#### INPUT MATERIAL ####

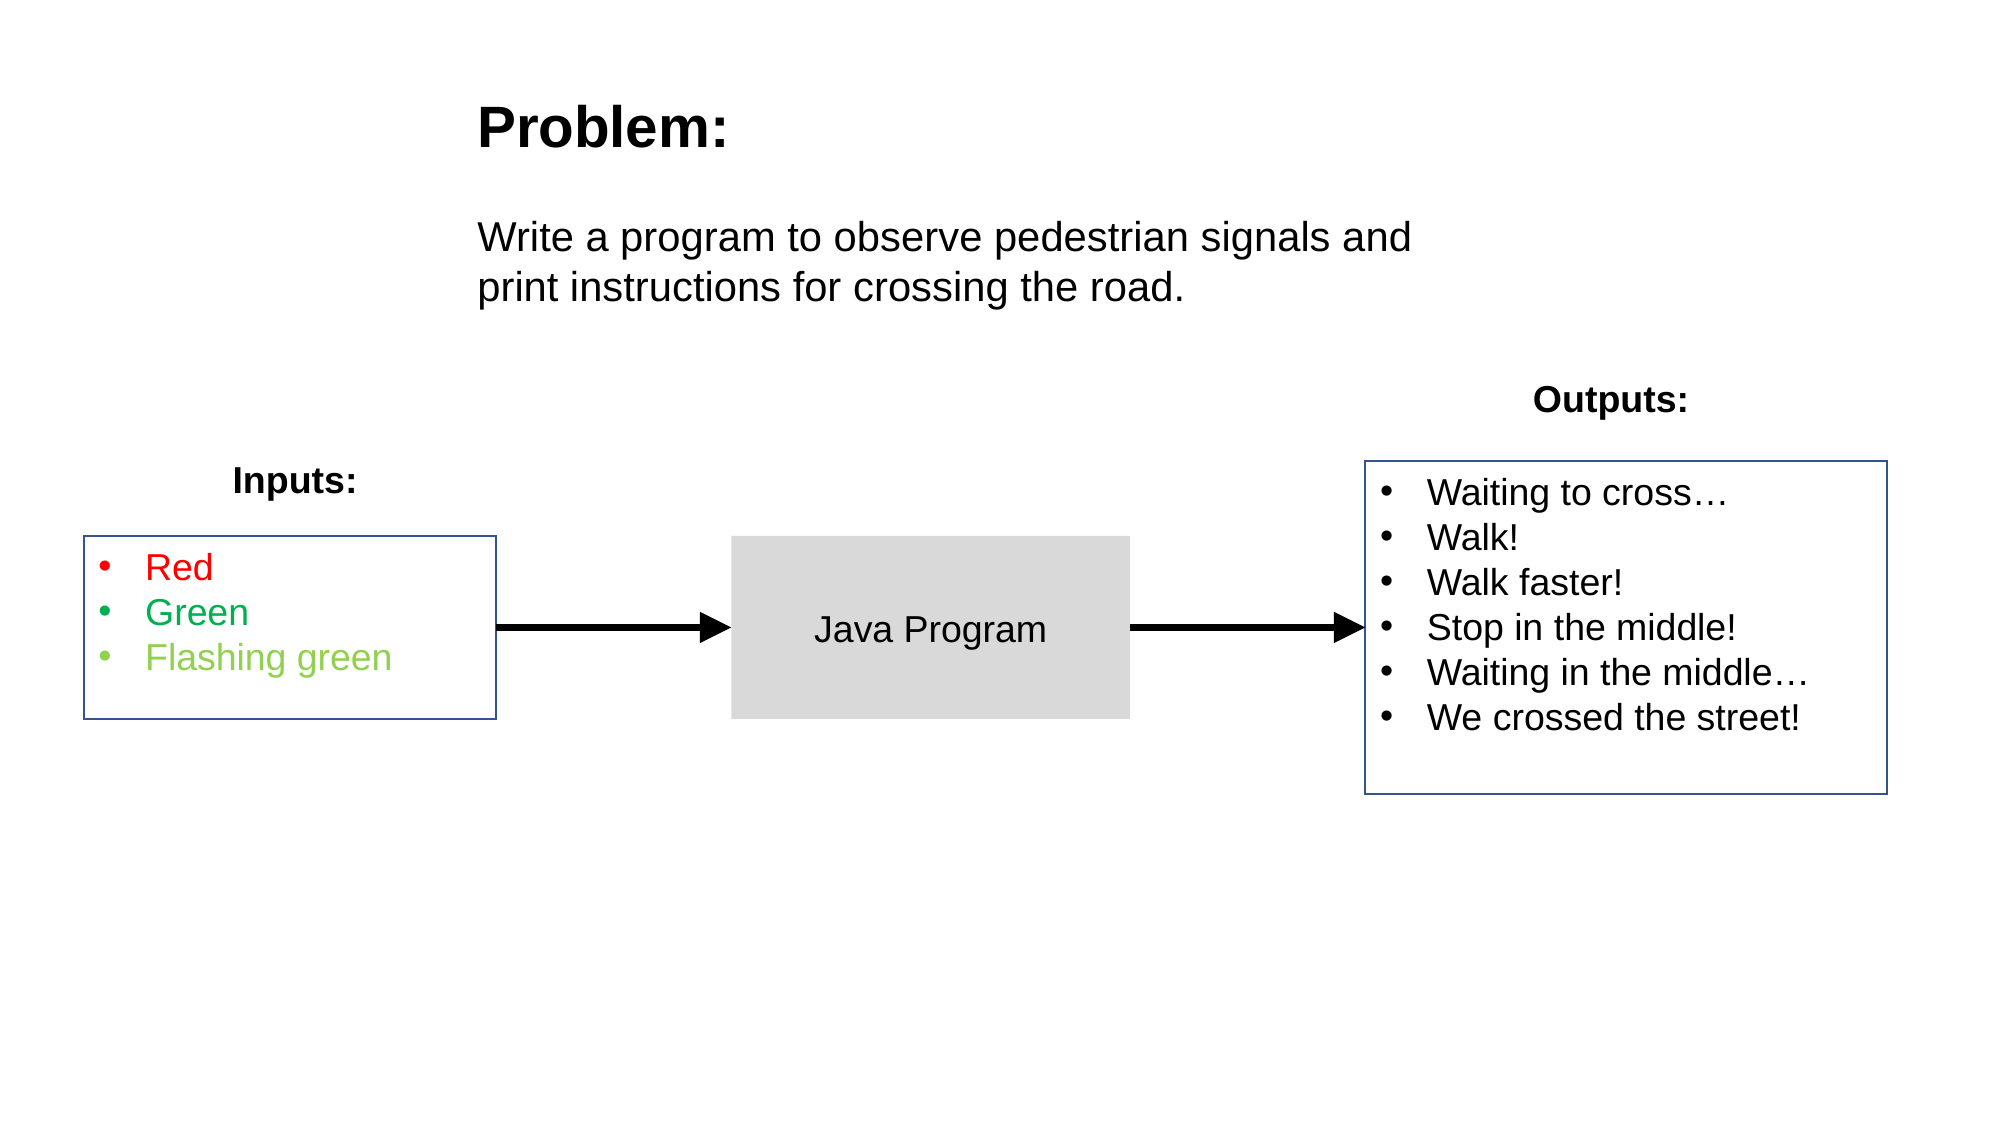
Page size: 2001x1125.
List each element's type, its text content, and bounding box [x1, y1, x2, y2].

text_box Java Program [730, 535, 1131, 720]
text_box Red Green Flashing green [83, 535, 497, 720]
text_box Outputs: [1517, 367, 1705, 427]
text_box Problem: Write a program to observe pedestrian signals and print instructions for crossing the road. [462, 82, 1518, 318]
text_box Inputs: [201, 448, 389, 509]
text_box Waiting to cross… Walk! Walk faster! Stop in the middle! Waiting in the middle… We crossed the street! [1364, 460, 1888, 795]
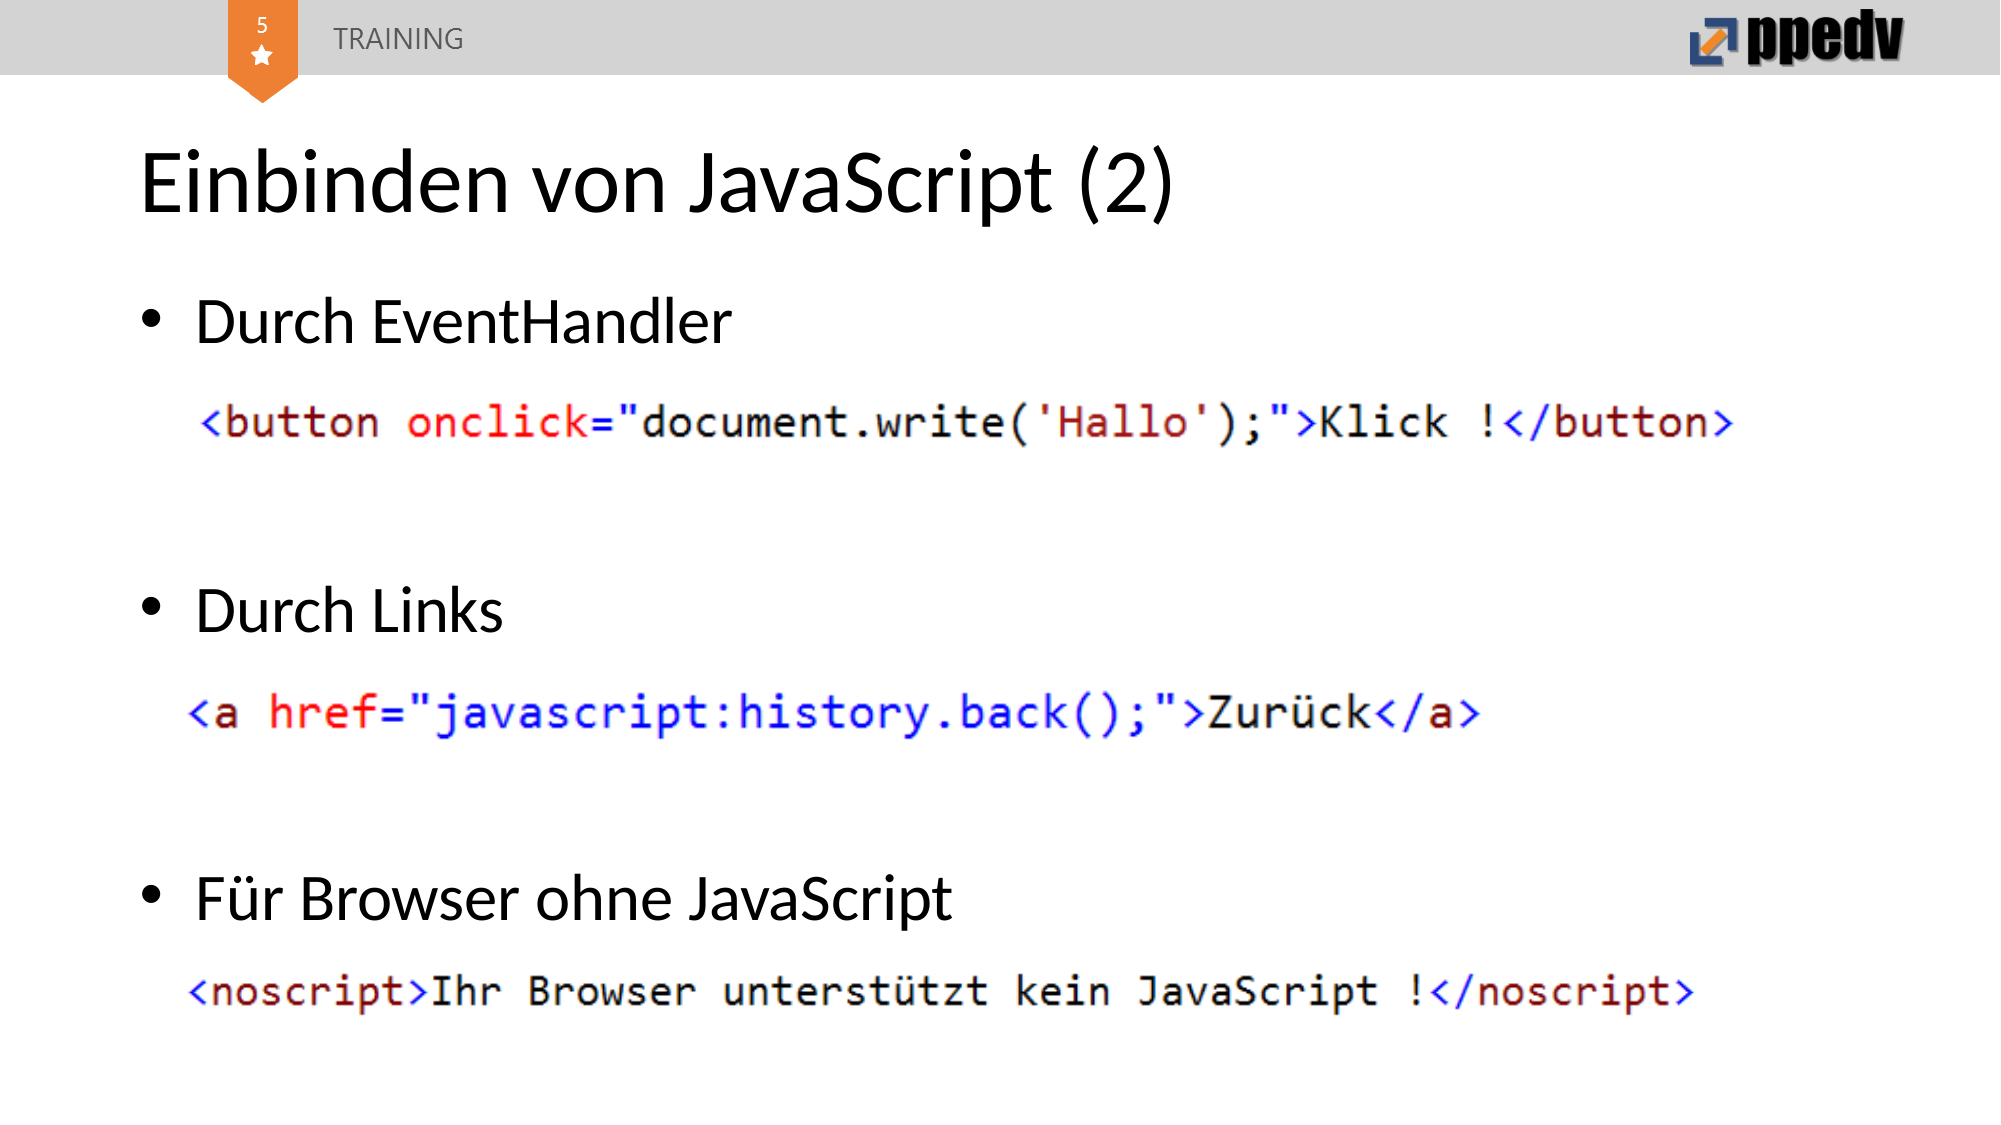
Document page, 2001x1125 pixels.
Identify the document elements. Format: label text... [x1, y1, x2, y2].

####
#### INPUT MATERIAL ####

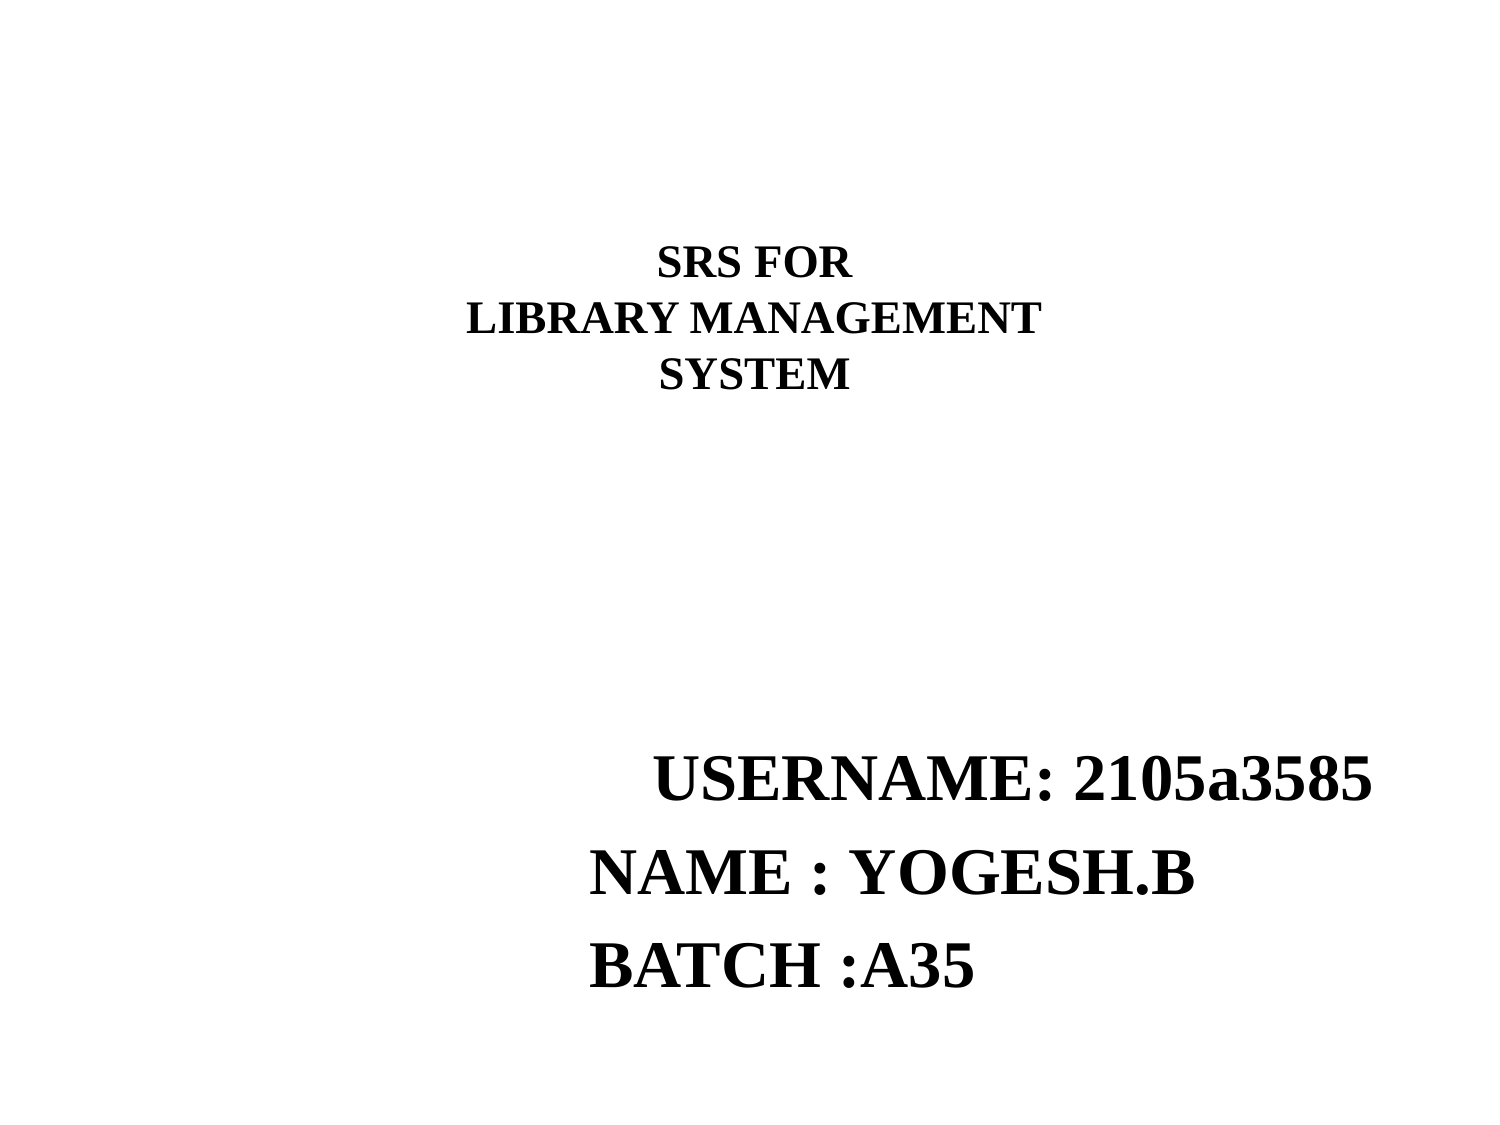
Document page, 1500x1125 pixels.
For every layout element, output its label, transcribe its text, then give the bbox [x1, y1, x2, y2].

####

» **TASK DIRECTIONS**
Whichever lines of the data include the word "label", pull them out.

» **SOLUTION FOR THIS TASK**
Identify the document elements. Format: label text... [x1, y1, x2, y2].
For every layout element, output its label, transcribe its text, then give the bbox [x1, y1, x2, y2].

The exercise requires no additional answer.